##### Selected extract

Success in the role requires:
- Coordination in a multi-geography 24 x7 Operations Team.
- Ability to adapt and learn newer technologies and processes.
- Identifying potential weakness in active systems and their monitoring architectures.
- Listen, understand, assimilate and document clearly all Incidents, lesson learned and knowledge sharing sessions.
- Contribution towards goals set as a team and as well as an individual level.
- Excellent communication skills for coordinating between multiple vendors, customers, peers, and other team members in the organization.
You continually desire to stay curious, speak up, focus on impact, and be supportive. These four specific core principles are critical to your success here at Quickplay, and we understand that when you succeed--Quickplay succeeds.
- Preferred Bachelor of Science degree in Computer Engineering, Computer Science, Applied Science, Electrical Engineering, or Math; Developer nanodegree; or equivalent experience.
- 1 year of similar job related experience.

##########
##### Dataset excerpt

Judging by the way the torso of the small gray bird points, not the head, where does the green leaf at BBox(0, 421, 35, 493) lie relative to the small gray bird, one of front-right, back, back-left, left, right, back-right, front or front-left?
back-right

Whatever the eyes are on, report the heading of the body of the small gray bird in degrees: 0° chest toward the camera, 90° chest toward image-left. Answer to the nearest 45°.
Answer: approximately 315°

##########

→ **What to work on**:
**1)** In the role requirements, starting at "- Preferred Bachelor" and ending at "or equivalent experience.", change "Math" to "Statistics" and write out that span.
**2)** Take the role requirements further, picking up after their last line.

→ **Task responses**:
**1)**
- Preferred Bachelor of Science degree in Computer Engineering, Computer Science, Applied Science, Electrical Engineering, or Statistics; Developer nanodegree; or equivalent experience.

**2)**
- Basic understanding of Linux OS, networking, network storage, apache web servers, and network protocols such as DNS, FTPS, FTP, RSS, and HTTP.
- Excellent analytical, communication and documentation skills.
- Self-Starter able to work in a fast-paced environment and work under pressure; capable of reacting quickly to problems and implementing solutions.
- Experience with monitoring systems such as Zabbix, New Relic, Grafana, IneoQuest.
- Experience with Kubernetes, Azure, Cloudera, Google Cloud Computing.
- Candidates must be well versed in Microsoft Office or Google Suite Tools, ServiceNow, Jira, Confluence.
- High emotional intelligence and low ego.
- Strong ability to prioritize dynamic tasks received during the workday.
- Flexibility in work schedule.